Fast forward twenty-five years later, I found myself wishing for more of that space and (some sanity) in New York City. The meditation apps and weekend retreats were helpful but I wanted more. I was constantly reading the scientific research about how great meditation was for my brain. But I couldn't quite figure out how to integrate it into my life in a consistent way. 
 
That's where The Path came in. I had heard about a meditation community through word of mouth and signed up to attend an event with a friend. I instantly loved the accessible nature of the Weekly Sit. It was held in a friendly and secular community, with wise teachers and a beautiful setting. To me, it was the perfect way to get away from the stresses of the city and incorporate a few moments of contemplation. 
 
So a few months later when I received an email about their upcoming Teacher Training program I felt goosebumps. The time felt right to take a deeper dive and immerse in a meditation practice. I wasn't 100% certain that I would want to teach afterward, but I knew that the training would support my desire to create a daily practice and also provide me tools for contemplation and self-reflection. 
 
The training was a three-month long commitment: four weekend retreats in addition to weekly Monday night classes. On my way to the first class, I witnessed two women on the subway trying to pull each other's hair out. 

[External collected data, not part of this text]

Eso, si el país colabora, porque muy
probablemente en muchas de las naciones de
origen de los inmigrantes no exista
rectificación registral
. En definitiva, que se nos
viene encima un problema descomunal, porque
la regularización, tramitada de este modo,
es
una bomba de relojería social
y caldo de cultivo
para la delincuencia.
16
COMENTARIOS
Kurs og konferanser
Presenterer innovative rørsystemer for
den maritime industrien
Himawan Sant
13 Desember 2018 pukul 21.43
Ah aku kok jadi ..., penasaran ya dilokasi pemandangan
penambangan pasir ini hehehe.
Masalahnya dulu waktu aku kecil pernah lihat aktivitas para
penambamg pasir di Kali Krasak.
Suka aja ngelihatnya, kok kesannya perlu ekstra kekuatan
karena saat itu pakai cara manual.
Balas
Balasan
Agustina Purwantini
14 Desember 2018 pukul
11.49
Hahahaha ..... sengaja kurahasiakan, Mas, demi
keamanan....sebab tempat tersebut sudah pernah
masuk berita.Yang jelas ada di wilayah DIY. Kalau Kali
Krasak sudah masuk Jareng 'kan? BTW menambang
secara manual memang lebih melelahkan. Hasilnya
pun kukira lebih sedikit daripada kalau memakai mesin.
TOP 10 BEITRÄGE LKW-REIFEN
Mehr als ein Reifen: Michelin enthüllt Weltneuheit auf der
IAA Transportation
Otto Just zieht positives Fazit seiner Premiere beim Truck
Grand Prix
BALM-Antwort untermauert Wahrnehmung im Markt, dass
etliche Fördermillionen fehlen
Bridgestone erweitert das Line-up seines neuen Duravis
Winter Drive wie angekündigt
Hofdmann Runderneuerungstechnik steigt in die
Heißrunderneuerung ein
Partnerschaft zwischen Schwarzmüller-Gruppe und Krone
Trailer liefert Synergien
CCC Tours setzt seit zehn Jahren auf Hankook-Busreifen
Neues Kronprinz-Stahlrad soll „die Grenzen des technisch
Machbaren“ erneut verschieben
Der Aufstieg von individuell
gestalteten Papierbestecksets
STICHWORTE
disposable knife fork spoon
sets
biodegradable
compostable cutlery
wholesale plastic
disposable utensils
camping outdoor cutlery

Ah, the joys of living in New York City... I walked into class that night eager to find some quiet and compassion.
 
Happily, I found the teacher training to be that and much more. Each week, we learned core meditation concepts and discussed how they were applicable to modern life. The teachers Dr. Loizzo, Geri Loizzo, and Marlie Mcgovern were knowledgeable and approachable. In particular, Dr. Loizzo would break down the science into more palatable pieces which meant that everyone could follow along easily. The class discussions were friendly yet wide-ranging. We discussed everything from Buddha's life, to how to teach non-meditators, to the neuroplasticity of the brain!
 
Our homework was to meditate each day in order to practice what we learned that week. Of course, it was not always easy to find the time. There were many tempting distractions to deal with every single day, but I stuck with it and slowly began to feel the changes. If I didn't meditate one day, I felt like I was missing something. Over time I became creative with the practice. I tried meditating in the park during lunch my breaks, while sitting on a plane, and walking meditations whenever it was possible.  
 
Every few weeks we would be asked to lead a group of our peers in teaching a meditation and provide each other constructive feedback. Initially a nerve-racking experience, this quickly became one of my favorite aspects of the course. 
 
The training went by so quickly that before I knew it the twelve weeks were over. I look back now and am amazed at how many unanticipated changes took place in that brief period of time. Before the training, I didn't think that I could teach at all, much less teach meditation, but the positive experience of teaching my peers combined with my teachers’ support gave me the confidence to believe that I could. 

The bigger change was even more unexpected. As an introvert, I had always struggled with faking extroversion in order to fit in. The mindfulness training helped me to become aware of this struggle between my authentic self and the image I wanted to project to others. And the loving kindness practice we learned continues to help me be more accepting of myself the way I am.
 
I remember Dr. Loizzo saying during our last class, "The world will be a better place if there were more people meditating and teaching others how to meditate." I couldn't agree more. For me, the teacher training was a critical step on my path towards mindfulness and compassion. As I continue my practice and begin to teach, I firmly believe that the tools I have been given will continue to support me and the communities that I live and work in.